(Dataset entries)

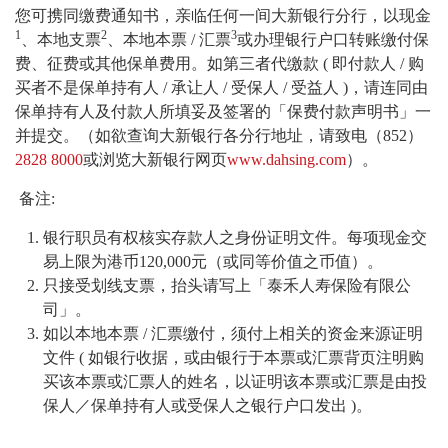
您可携同缴费通知书，亲临任何一间大新银行分行，以现金
1
2
3
、本地支票
、本地本票 / 汇票
或办理银行户口转账缴付保
费、征费或其他保单费用。如第三者代缴款 ( 即付款人 / 购
买者不是保单持有人 / 承让人 / 受保人 / 受益人 )，请连同由
保单持有人及付款人所填妥及签署的「保费付款声明书」一
并提交。（如欲查询大新银行各分行地址，请致电（852）
2828 8000
或浏览大新银行网页
www.dahsing.com
）。
备注:
银行职员有权核实存款人之身份证明文件。每项现金交
易上限为港币120,000元（或同等价值之币值）。
只接受划线支票，抬头请写上「泰禾人寿保险有限公
司」。
如以本地本票 / 汇票缴付，须付上相关的资金来源证明
文件 ( 如银行收据，或由银行于本票或汇票背页注明购
买该本票或汇票人的姓名，以证明该本票或汇票是由投
保人／保单持有人或受保人之银行户口发出 )。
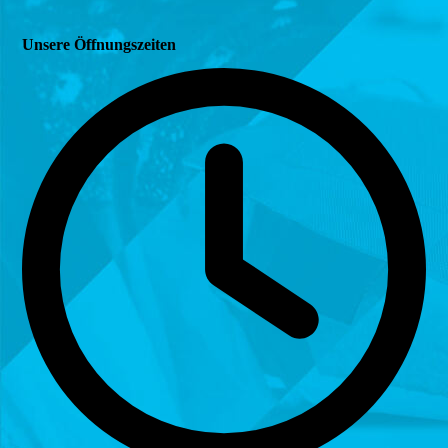
Unsere Öffnungszeiten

▶ [Directions for this task]
Copy out the text of every record above word for word, and leave the pictures out.

▶ [Response to the task]
您可携同缴费通知书，亲临任何一间大新银行分行，以现金
1
2
3
、本地支票
、本地本票 / 汇票
或办理银行户口转账缴付保
费、征费或其他保单费用。如第三者代缴款 ( 即付款人 / 购
买者不是保单持有人 / 承让人 / 受保人 / 受益人 )，请连同由
保单持有人及付款人所填妥及签署的「保费付款声明书」一
并提交。（如欲查询大新银行各分行地址，请致电（852）
2828 8000
或浏览大新银行网页
www.dahsing.com
）。
备注:
银行职员有权核实存款人之身份证明文件。每项现金交
易上限为港币120,000元（或同等价值之币值）。
只接受划线支票，抬头请写上「泰禾人寿保险有限公
司」。
如以本地本票 / 汇票缴付，须付上相关的资金来源证明
文件 ( 如银行收据，或由银行于本票或汇票背页注明购
买该本票或汇票人的姓名，以证明该本票或汇票是由投
保人／保单持有人或受保人之银行户口发出 )。
Unsere Öffnungszeiten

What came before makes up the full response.